Text block:
— START —

Deploy Kubernetes cluster with ContainerD

Kubernetes overview

Follow this blog-post, and you will deploy your first Kubernetes cluster with ContainerD. We will use ContainerD instead of Docker because Docker is to be deprecated from Kubernetes. We will build a cluster of one master and two worker nodes, but you can scale it up to more nodes if needed.

Content

What is Kubernetes?

I like how Gordon Haff, a technology evangelist at Red Hat, explains Kubernetes:

Kubernetes is an open-source platform that automates Linux container operations. It eliminates many of the manual processes involved in deploying and scaling containerized applications. In other words, you can cluster together groups of hosts running Linux containers, and Kubernetes helps you easily and efficiently manage those clusters.

Kubernetes is the most suited for deploying microservices. Unlike a monolithic application where everything is working as a single unified unit, a microservices architecture breaks it down into a collection of smaller independent units that helps avoiding bottlenecks and simplifies scaling. Kubernetes makes it very easy to automate, deploy, scale, and operate large projects built on a microservices architecture.

— END —

Data extract:

— START —

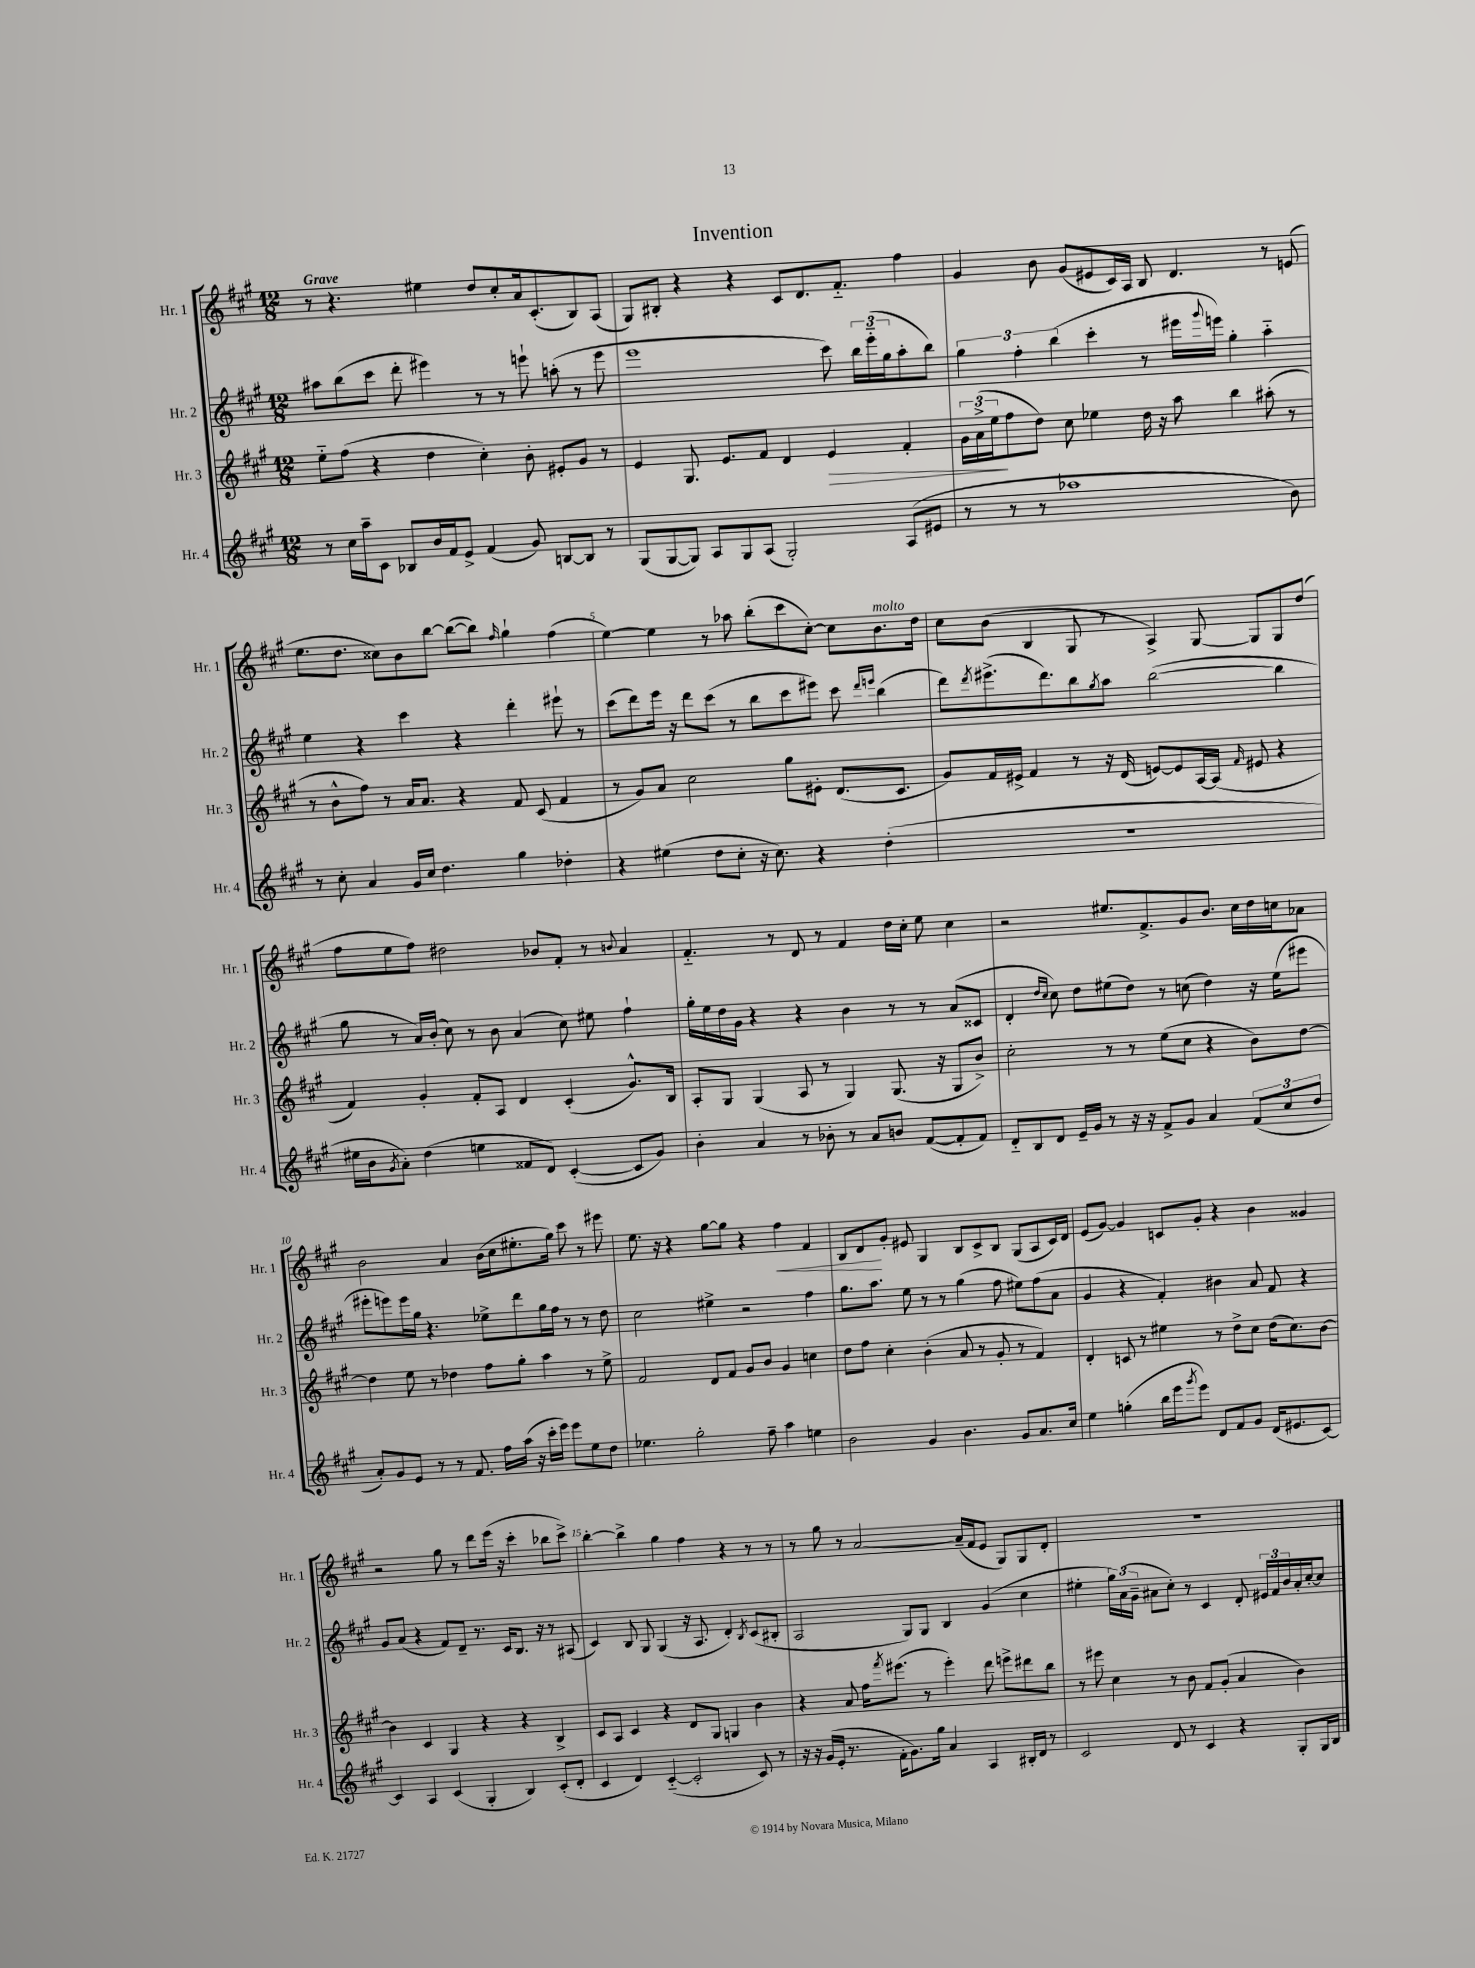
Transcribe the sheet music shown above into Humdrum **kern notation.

**kern	**kern	**kern	**kern
*staff4	*staff3	*staff2	*staff1
*clefG2	*clefG2	*clefG2	*clefG2
*k[f#c#g#]	*k[f#c#g#]	*k[f#c#g#]	*k[f#c#g#]
*M12/8	*M12/8	*M12/8	*M12/8
8r	8ee'~	8aa#	8r
16cc#	(8ff#	(8bb	4.r
16aa~	.	.	.
8c#	4r	8ccc#	.
8B-	.	8ddd'	.
16b	4dd	4eee#)	4ee#
16f#	.	.	.
8e^	.	.	.
(4f#	4cc#')	8r	8dd
.	.	8r	8cc#'
8g#)	8b'	8eee`	16a
.	.	.	(8.c#'
[8B	8e#'	(8aa'	.
8B]	8g#	8r	8B)
8r	8r	8eee	(8A
=	=	=	=
(8G#	4e	1eee	8G#)
[8G#	.	.	8B#'
8G#])	8.G#	.	4r
8A	.	.	.
.	8.e	.	.
8G#	.	.	4r
(8A	8f#	.	.
2G#')	4d	.	8c#
.	.	.	8.d
.	4e	8ccc#)	.
.	.	.	8.f#'~
.	.	24bb	.
.	.	(24eee'~	.
.	.	24gg#	.
(8A	4f#'	8aa'	4ff#
8e#	.	8bb)	.
=	=	=	=
8r	24g#	6gg#	4g#
.	(24a^	.	.
.	24ee	.	.
8r	8ff#	.	.
.	.	6ff#'	.
8r	8dd)	.	8b
.	.	(6bb	.
1aa-	8cc#	.	(8g#
.	4ee-	4ccc#'	8e#
.	.	.	16c#)
.	.	.	16A
.	16dd	8r	8B
.	16r	.	.
.	8aa	16eee#	4.d
.	.	8qqggg#	.
.	.	16eee)	.
.	4bb	4gg#'	.
.	(8aa#'	4aa'~	8r
8b)	8r	.	(8e
=	=	=	=
8r	8r	4ee	8.ee
8cc#'	8b^^	.	.
.	.	.	8.dd
4a	8ff#)	4r	.
.	8r	.	8cc##)
16g#	16a	4ccc#	8b
16cc#	8.a	.	.
4.dd	.	.	[8bb
.	4r	4r	(8bb_
.	.	.	8bb])
.	.	.	16qqff#
4gg#	8f#	4ddd'	4gg#`
.	(8c#	.	.
4dd-'	4f#	8eee#`	(4ff#
.	.	8r	.
=	=	=	=
4r	8r	(8ccc#	[4ee)
.	8g#)	8ddd)	.
(4ee#	8a	16eee	4ee]
.	.	16r	.
.	2cc#	8ddd	.
8dd	.	(8ccc#	8r
8cc#'	.	8r	8aa-
16r	.	8bb	(8bb'
8.cc#)	.	.	.
.	8gg#	8ccc#	8ccc#
4r	8e#'	8eee#)	[8cc#')
.	(8.d	8ccc#	8cc#]
.	.	16qqddd	.
.	.	16qqeee	.
(4dd'	.	(4bb	8.b
.	8.c#	.	.
.	.	.	16dd
=	=	=	=
1.r	8g#)	8ddd)	8cc#
.	.	8qddd	.
.	16f#	(8.eee#^	(8b
.	16e#^	.	.
.	4f#	.	4B
.	.	8.ddd)	.
.	8r	8bb	8G#
.	.	8qgg#	.
.	16r	8aa	8r
.	(16d	.	.
.	[8e)	([2bb	4A^)
.	8e]	.	.
.	[16A	.	[8G#
.	(16A]	.	.
.	16qqf#	.	.
.	8e#	.	8G#]
.	4r	4bb]	8G#
.	.	.	(8dd
=	=	=	=
16ee#	4f#)	8gg#	8ff#
16b	.	.	.
8qg#	.	.	.
8a')	.	8r	8ee
(4dd	4g#'	16a)	8ff#)
.	.	(16b'	.
.	.	8cc#)	2dd#
4ee	8f#'	8r	.
.	8A	8b	.
8f##	4d	(4a	.
8d)	.	.	8b-
([4c#'	(4c#'	8cc#)	8f#'
.	.	8ee#	8r
.	.	.	8qqb
8c#]	8.g#^^)	4ff#`	4a
8g#)	.	.	.
.	16B	.	.
=	=	=	=
4b'	8A'	16gg#'	4.f#'~
.	.	16ee	.
.	8G#	16dd	.
.	.	16g#	.
4a	(4G#	4r	.
.	.	.	8r
8r	8A	4r	8d
8b-'	8r	.	8r
8r	4G#)	4b	4f#
8a	.	.	.
8b	(8.G#	8r	16dd
.	.	.	16cc#'
([8f#	.	8r	8ee
.	16r	.	.
8f#']	8G#	(8a	4cc#
8f#)	8b^)	8c##	.
=	=	=	=
8d'~	2cc#'	4d'	2r
8B	.	.	.
.	.	16qqdd	.
.	.	16qqcc#	.
8d	.	8cc#)	.
16e~	.	8dd	.
16g#	.	.	.
8r	8r	(8ee#	8.ee#
16r	8r	8dd)	.
16r	.	.	8.f#^
8f#^	(8ee	8r	.
8g#	8cc#	(8cc	8g#
4a	4r	4dd)	8.b
.	.	.	16cc#
(12f#	8b)	16r	16dd
.	.	(16ee#	16cc
12cc#	.	.	.
.	[8dd	8eee#	8a-
12dd	.	.	.
=	=	=	=
8a')	4dd]	8eee#'	2b
8g#	.	8eee)	.
8e	8ee	16eee	.
.	.	16gg#	.
8r	8r	4.r	.
8r	4dd-	.	4a
8.f#	.	.	.
.	8ff#	8ee-^	(16b
16ff#	.	.	16cc#
(16aa	8gg#'	8ddd	8.ee#'
16r	.	.	.
16ccc#'	4aa	16gg#	.
16eee)	.	16ff#	16gg#)
8eee	.	8r	8ccc#
8ee	8r	8r	8r
8dd	8ee^	8dd	8eee#
=	=	=	=
4.ee-	2f#	2cc#	8.ee
.	.	.	16r
.	.	.	4r
2gg#'	.	.	.
.	8d	4ee#^	[8gg#
.	8f#	.	8gg#]
.	8g#	2r	4r
8ff#~	8b	.	.
4aa	4g#	.	4ff#
4ee	4cc	4ff#	4f#
=	=	=	=
2b	8dd	8.gg#	8B
.	8ff#	.	8d
.	.	8.aa	.
.	4cc#'	.	8g#'
.	.	8ee	8e#
4g#	(4b'	8r	4G#
.	.	8r	.
4.b	8a	(4gg#	8B
.	8r	.	8c#^
.	8g#'	8ff#	8B
8g#	8r	8ee#)	(8G#
8.a	4f#)	(8ff#	8A
.	.	8a	16c#)
16cc#	.	.	16d
=	=	=	=
4ee	4d'	4g#	(8e
.	.	.	[8g#)
(4gg'	8c	4r	4g#]
.	8r	.	.
16bb	4ee#	4f#')	8c
16eee	.	.	.
8qggg#	.	.	.
8eee)	.	.	8g#'
8d	8r	4b#	4r
8f#	8dd^	.	.
8g#	8cc#	8a	4b
(16d	(16dd	8f#	.
8.e#	8.cc#)	.	.
.	.	4r	4g##
[8c#)	[8b	.	.
=	=	=	=
4c#]	4b]	8g#	2r
.	.	(8a	.
4A	4c#	4r	.
(4c#	4G#	8f#)	8gg#
.	.	8d~	8r
4G#'	4r	8.r	8ddd
.	.	.	(16eee
.	.	16c#	16r
4B)	4r	8.B	4ccc#'
.	.	16r	.
(8c#'	4B^	8r	8bb-
8d'	.	(8A#	8ccc#^)
=	=	=	=
4c#	8c#	4c#)	[4bb'
.	8A	.	.
4d)	4c#	8B	4bb^]
.	.	8G#	.
([4c#'~	4r	(4G#	4gg#
2c#']	8d	16r	4ff#
.	.	8.A	.
.	8G#	.	.
.	4G	4d')	4r
.	.	8qB	.
8c#)	4b	(8c#	8r
8r	.	8B#'	8r
=	=	=	=
16r	4r	2A	8r
16r	.	.	.
(16g#	.	.	8gg#
16e'	.	.	.
8.r	8a	.	8r
.	16ff#	.	[2a
.	8qfff#	.	.
16f#'	(8.eee#	.	.
8.g#)	.	8G#)	.
.	8r	8G#	.
16gg#	.	.	.
4a	4eee#')	4B	.
.	.	.	(16a~]
.	.	.	16f#
4A	8ddd	(4g#	8e
.	8eee^	.	8G#)
16B#'	8ddd#	4cc#	8G#
16d	.	.	.
8r	8bb	.	8d'
=	=	=	=
2c#	8r	4ee#'	1.r
.	8eee#	.	.
.	4cc#	24gg#)	.
.	.	(24a	.
.	.	24g#~	.
.	.	8a#	.
8d	8r	8cc#')	.
8r	8b	8r	.
4c#	8f#	4c#	.
.	(8g#'	.	.
4r	4a	8d'	.
.	.	24e#	.
.	.	24f#	.
.	.	24b	.
8G#'	4b)	16a#'	.
.	.	[16cc#'	.
16G#	.	8cc#]	.
16B	.	.	.
==	==	==	==
*-	*-	*-	*-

— END —

Work to do:
#1 In the Kubernetes tutorial, how many master and worker nodes will the cluster have?
#2 Write the next part of the Kubernetes tutorial, starting after its final paragraph on microservices.

Results in order:
#1 One master node and two worker nodes.

#2
Kubernetes is used with containers to avoid all the dependency problems. Likely you will see Kubernetes used with Docker as a container runtime interface, but Docker is to be deprecated after Kubernetes v1.20. So, we will use Kubernetes with ContainerD that is a more up-to-date way to run Kubernetes.

What you will learn

We will create a simple setup of one master node and two worker nodes. But of course, you can use more nodes if needed.

We will install Kubernetes on these machines and make them talk to each other. Kubernetes will act as an orchestrator.

We will deploy an application on this Kubernetes cluster and test some of the key features of Kubernetes, such as

  • scaling
  • self-healing

Let’s get started!

1 - Create servers

To create our master and worker nodes, we need three servers. You can use any cloud server provider that offers an option to create a network of servers.

I will be using Serverspace.io, a sponsor of this blog-post. Serverspace offers cloud infrastructure for any digital project including a Kubernetes cluster. It bills you in 10 minutes increments. Hence, you can use a VM for 20 minutes and then delete it, and you will only pay for 20 minutes. Also, no linked credit card is required. So, it is perfect for testing.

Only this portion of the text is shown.